• [WORK REQUIRED] Below are some records; copy each line in them that contains "Street".

• [RAW DATA]
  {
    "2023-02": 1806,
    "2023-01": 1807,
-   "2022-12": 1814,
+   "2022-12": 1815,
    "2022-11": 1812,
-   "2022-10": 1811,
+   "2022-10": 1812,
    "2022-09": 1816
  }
==
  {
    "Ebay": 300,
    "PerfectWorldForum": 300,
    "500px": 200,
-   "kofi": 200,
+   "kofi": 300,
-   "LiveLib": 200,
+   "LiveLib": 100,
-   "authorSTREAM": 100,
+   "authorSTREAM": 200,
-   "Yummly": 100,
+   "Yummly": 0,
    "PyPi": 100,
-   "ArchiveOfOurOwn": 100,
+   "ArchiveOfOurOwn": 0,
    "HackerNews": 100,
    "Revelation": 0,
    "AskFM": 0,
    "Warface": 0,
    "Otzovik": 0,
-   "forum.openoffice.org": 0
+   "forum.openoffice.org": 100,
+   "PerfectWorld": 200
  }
...
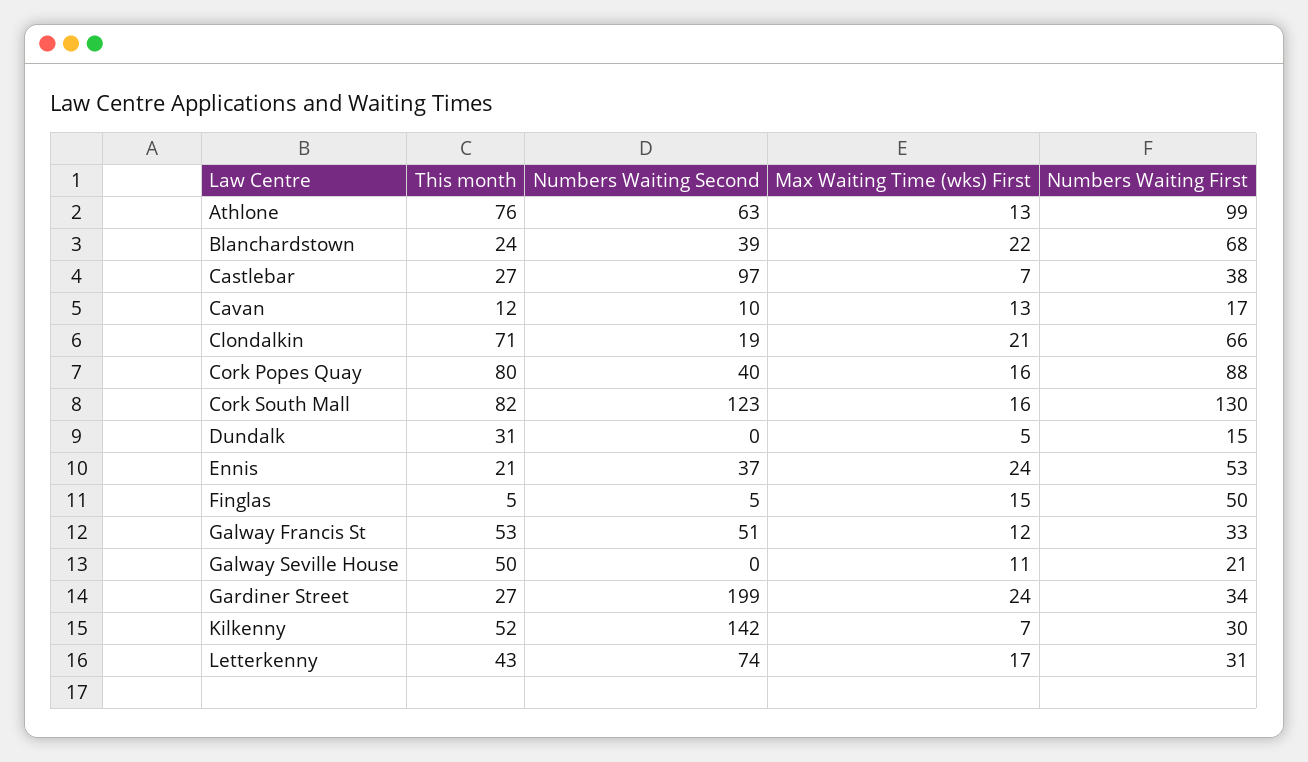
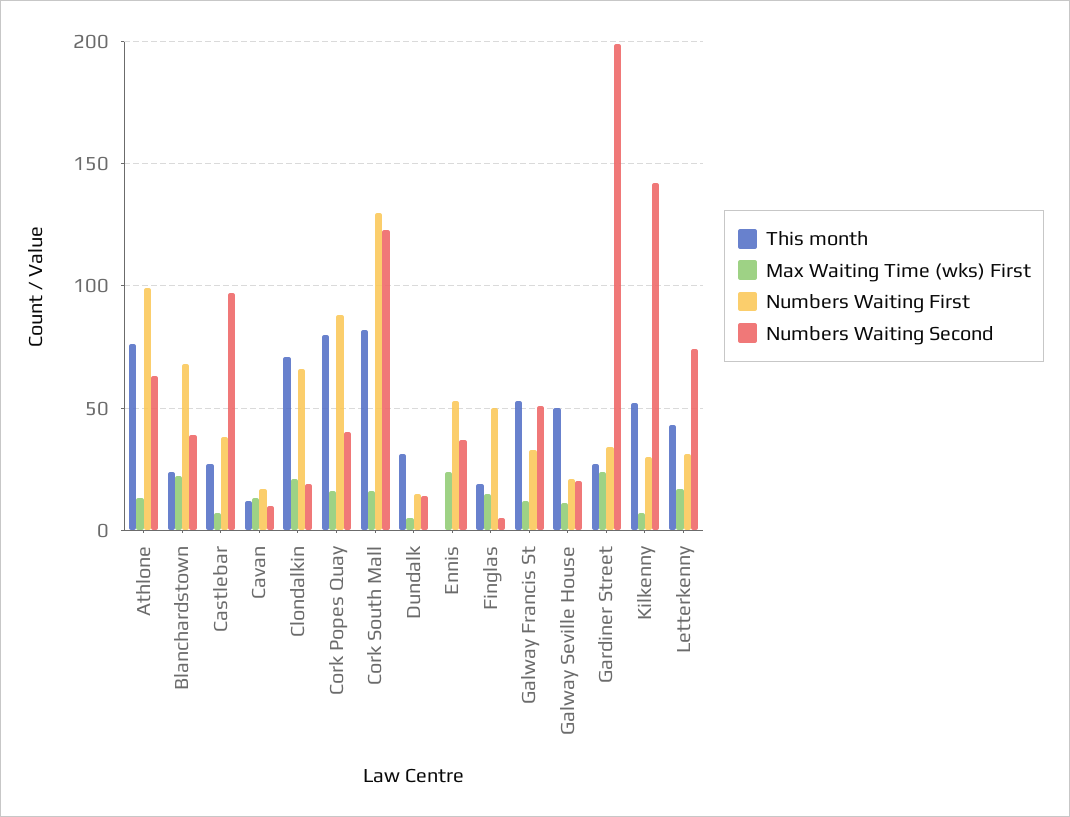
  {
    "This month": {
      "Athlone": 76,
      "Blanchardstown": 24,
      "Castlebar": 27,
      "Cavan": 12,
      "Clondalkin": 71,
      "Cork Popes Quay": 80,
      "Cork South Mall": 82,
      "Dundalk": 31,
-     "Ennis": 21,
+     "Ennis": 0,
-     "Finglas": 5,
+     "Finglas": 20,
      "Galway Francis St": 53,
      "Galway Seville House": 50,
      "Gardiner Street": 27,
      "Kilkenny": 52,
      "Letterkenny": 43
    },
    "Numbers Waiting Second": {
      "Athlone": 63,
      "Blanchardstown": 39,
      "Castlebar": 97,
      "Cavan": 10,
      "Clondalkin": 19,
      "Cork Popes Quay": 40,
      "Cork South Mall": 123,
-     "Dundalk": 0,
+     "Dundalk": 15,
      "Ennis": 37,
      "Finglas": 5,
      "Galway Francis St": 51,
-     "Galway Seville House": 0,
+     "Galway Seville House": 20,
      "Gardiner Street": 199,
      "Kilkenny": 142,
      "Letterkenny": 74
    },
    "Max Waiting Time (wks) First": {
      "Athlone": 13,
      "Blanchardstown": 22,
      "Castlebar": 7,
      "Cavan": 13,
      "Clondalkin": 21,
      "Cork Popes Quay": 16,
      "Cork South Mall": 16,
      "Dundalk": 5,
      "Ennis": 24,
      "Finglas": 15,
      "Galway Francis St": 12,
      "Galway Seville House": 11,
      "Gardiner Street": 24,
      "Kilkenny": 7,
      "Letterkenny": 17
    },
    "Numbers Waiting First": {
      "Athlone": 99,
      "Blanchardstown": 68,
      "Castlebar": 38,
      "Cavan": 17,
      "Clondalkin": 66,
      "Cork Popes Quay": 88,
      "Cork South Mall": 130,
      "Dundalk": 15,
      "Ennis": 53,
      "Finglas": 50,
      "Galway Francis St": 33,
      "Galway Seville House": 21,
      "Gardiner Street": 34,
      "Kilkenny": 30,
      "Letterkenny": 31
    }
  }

• [TASK ANSWER]
      "Gardiner Street": 27,
      "Gardiner Street": 199,
      "Gardiner Street": 24,
      "Gardiner Street": 34,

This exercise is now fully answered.